The Trickster in Drag
Archetypes
DISPATCHES FROM PURGATORY
Valkyrie
10/6/20252 min read


To witness drag is to witness transformation made flesh: sequins scattering light like fallen constellations, laughter sharpened into protest, identity turned inside out and displayed in glorious defiance. What some might call entertainment, I recognize as something older—an ancient archetype stirring beneath the stage lights. The Trickster has always been here, grinning behind the curtain, reveling in collapse and rebirth.
The Trickster is the shapeshifter who mocks kings and seduces gods, who births monsters and miracles alike. In mythology, they appear as Loki, Hermes, Anansi, or Coyote. In our present age, they strut in six-inch heels, their wigs piled as high as Olympus. Drag becomes the Trickster’s modern mask: rebellion lacquered in rhinestones, survival disguised as satire.
The Archetypal Current
Carl Jung called them archetypes, but I think of them as eternal patterns—those recurring figures who slip between worlds, reminding us that chaos is not always destructive. It is fertile. It composts what is rigid and lifeless, so something stranger, wilder, more authentic can emerge.
Every culture has known the Trickster:
Loki, who births Sleipnir in the form of a mare, defying every boundary of gender and role.
Hermes, messenger and thief, sprinting across thresholds mortals cannot cross.
Anansi, weaving wisdom and mischief alike into his web.
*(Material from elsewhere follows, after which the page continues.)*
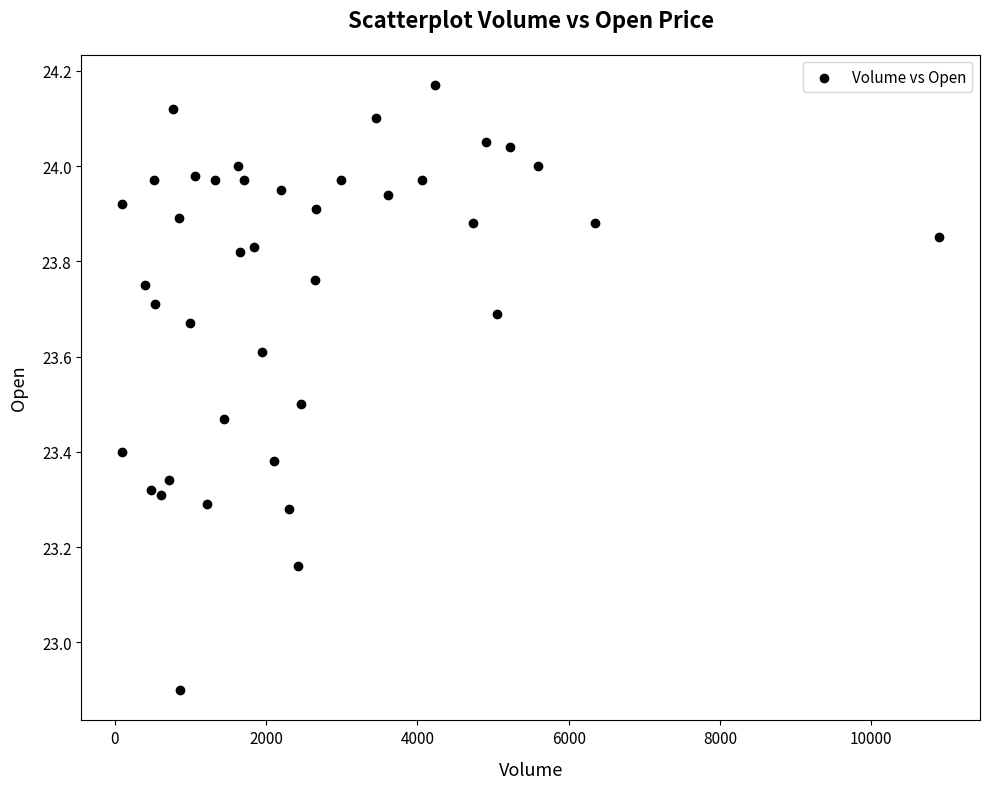

What Y value in the scatter plot is closest to 23?

22.9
Coyote, laughing lessons into the firelight, teaching through contradiction.
These figures remind us that identity is not stone but smoke, shifting shapes depending on where the light falls.
Drag as Sacred Mischief
Drag carries this lineage with sequined precision. It is art turned resistance, ritual disguised as revelry. From clandestine bars to the frontlines of queer liberation, drag performers have embodied the Trickster’s role—mocking authority, twisting gender into satire, dazzling while dismantling the ordinary.
When Bianca Del Rio eviscerates a crowd with wit that cuts deeper than a blade, that’s the Trickster laughing. When RuPaul declares you’re born naked and the rest is drag, it’s Hermes himself winking from behind the mirror, reminding us nothing is fixed—everything is costume.
Drag is not merely about glamour. It is a modern incarnation of myth’s oldest lesson: transformation is both survival and sorcery.
The Shadow Side
Of course, the Trickster is no saint. Chaos liberates, but it also unravels. Loki’s jokes ended with Ragnarök, after all. Too much mischief curdles into cruelty, too much disruption into destruction. The Trickster warns us that rebellion must be tempered with care, lest the stage collapse under its own fire.
The Trickster Within
Even if I never set foot on stage, I can feel the Trickster flicker in myself—in the delight of breaking a small rule, in the itch to question what feels “inevitable,” in the quiet thrill of wearing something that unsettles the room.
The Trickster asks us:
What conventions beg to be mocked?
Which masks do you wear too tightly?
Where does your mischief long to breathe?
These questions aren’t costumes to try on—they’re doorways into authenticity.
The Last Laugh
Drag queens and ancient gods alike deliver the same truth: that identity is never static, that chaos can be crucible, that freedom sometimes arrives in a wig and a wink.
So when a queen struts past with a smirk sharp enough to split heaven, know that you’ve glimpsed something divine: the Trickster alive, alive, alive—reminding us that creation and destruction have always worn the same heels.